The benefits for companies using social media to reach customers are much discussed. But there has been woefully little mention in the conversation of the benefits of using social media to increase the efficiency of communications inside the organization – and as a result, productivity and revenue.
A recently released McKinsey report finds that, while nearly three-quarters of organisations use social media to engage with external audiences, twice as much potential exists in using social tools internally. The report suggests that social platforms for internal comms could increase productivity by up to 25% and unlock up to (get this!) $1.3trillion in ‘annual value’, just across the 4 sectors its research covered.
In June, I reasoned in my blog post, Social At Work, that social media was a powerful conduit for information-flow and knowledge-sharing inside any organization (much like it is outside), enabling workers to more easily keep informed about, and engaged in, developments and events across the entire operation. How many times have you heard disgruntled employees lamenting that they ‘don’t know what’s going on?’ Enhanced product knowledge, increased morale, more relevance, and fewer hours wasted in meetings, being just some of the obvious benefits of adopting a ‘social-culture’ for internal communications.

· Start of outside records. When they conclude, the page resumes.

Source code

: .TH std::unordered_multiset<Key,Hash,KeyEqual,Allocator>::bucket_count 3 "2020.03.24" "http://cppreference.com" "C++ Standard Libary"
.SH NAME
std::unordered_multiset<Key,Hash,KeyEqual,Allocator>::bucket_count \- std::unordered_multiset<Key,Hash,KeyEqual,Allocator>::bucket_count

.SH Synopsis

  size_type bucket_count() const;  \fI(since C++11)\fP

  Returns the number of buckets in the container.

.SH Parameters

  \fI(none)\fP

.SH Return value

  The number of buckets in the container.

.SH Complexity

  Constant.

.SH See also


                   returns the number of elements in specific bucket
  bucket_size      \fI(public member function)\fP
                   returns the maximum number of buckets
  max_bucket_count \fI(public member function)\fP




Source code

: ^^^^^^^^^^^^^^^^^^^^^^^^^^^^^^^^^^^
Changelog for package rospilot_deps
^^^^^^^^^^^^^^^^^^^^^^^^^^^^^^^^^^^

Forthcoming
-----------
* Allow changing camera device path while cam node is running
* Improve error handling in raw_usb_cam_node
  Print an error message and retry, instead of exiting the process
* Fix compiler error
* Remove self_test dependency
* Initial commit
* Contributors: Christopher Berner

If only half of the reported 3 billion meetings that occur in the US ever year are a waste of time, then I estimate the direct cost to US industry to be well in excess of $100bn (being ultra conservative) in employees’ time alone. Is this not reason enough to consider the social media alternatives?
McKinsey also reaffirms my point that the real challenge for companies hoping to adopt social media as a platform for internal communications is in affecting the requisite changes in culture – installing the technology is the easy bit.